Task | Report every line of the data below that contains the word "wrist". Matching is case-sensitive.

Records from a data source
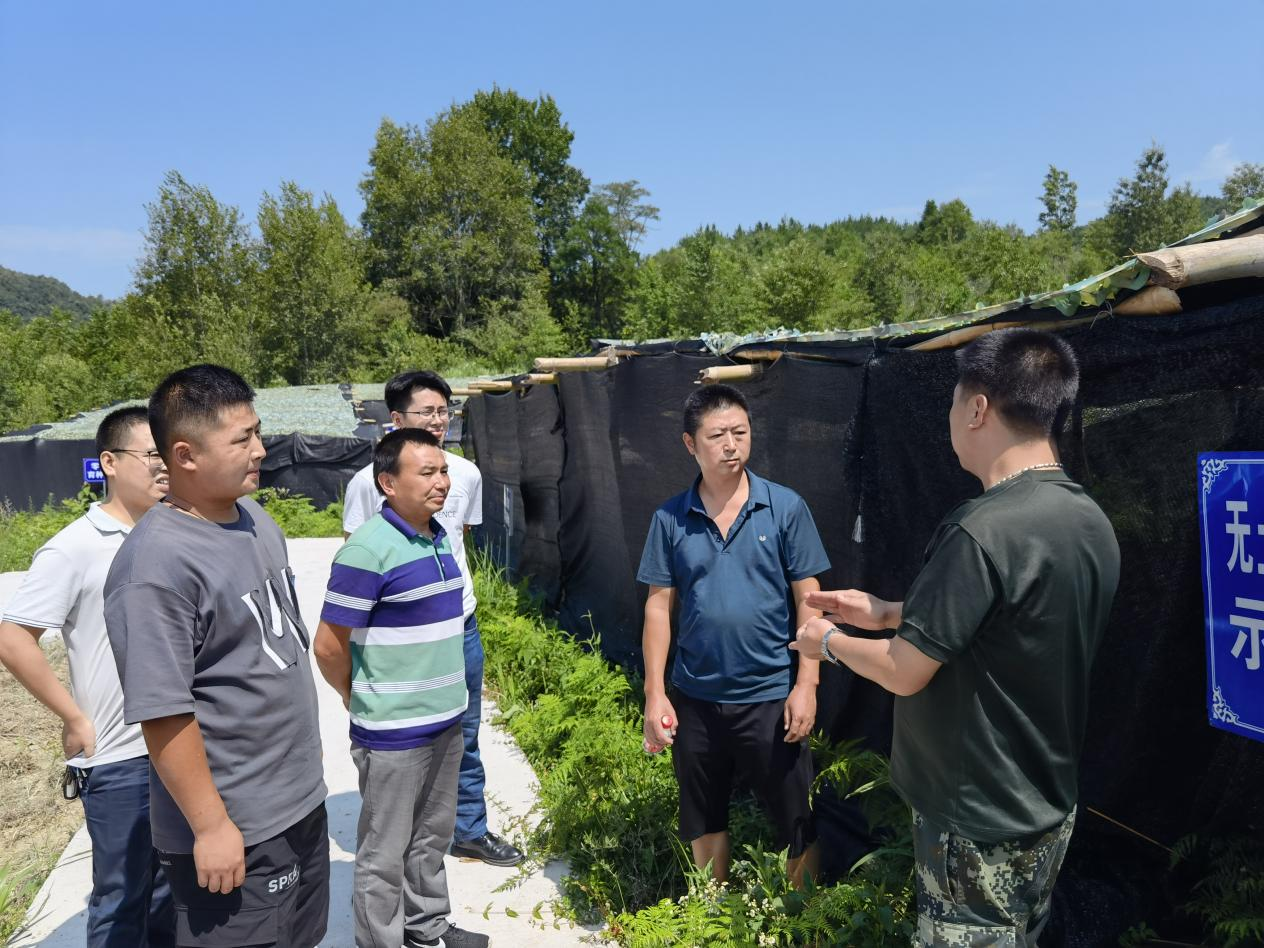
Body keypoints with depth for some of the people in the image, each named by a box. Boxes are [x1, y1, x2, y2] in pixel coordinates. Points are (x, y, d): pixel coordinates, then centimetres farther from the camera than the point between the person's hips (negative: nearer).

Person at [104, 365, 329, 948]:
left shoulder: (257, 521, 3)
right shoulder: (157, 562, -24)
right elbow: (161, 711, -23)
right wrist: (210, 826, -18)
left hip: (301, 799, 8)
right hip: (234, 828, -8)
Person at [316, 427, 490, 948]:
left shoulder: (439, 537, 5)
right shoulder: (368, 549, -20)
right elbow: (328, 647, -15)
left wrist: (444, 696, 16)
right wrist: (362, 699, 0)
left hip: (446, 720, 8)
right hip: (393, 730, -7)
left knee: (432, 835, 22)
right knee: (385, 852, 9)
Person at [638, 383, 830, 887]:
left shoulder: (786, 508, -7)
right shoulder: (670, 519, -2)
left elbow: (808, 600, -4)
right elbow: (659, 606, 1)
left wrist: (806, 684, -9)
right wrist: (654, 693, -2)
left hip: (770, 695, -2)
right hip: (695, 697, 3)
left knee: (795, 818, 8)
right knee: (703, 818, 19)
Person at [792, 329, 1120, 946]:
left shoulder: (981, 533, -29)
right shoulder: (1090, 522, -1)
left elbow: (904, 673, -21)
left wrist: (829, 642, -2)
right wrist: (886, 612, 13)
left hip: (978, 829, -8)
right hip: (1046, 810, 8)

Response |
right wrist: (210, 826, -18)
left wrist: (444, 696, 16)
right wrist: (362, 699, 0)
left wrist: (806, 684, -9)
right wrist: (654, 693, -2)
left wrist: (829, 642, -2)
right wrist: (886, 612, 13)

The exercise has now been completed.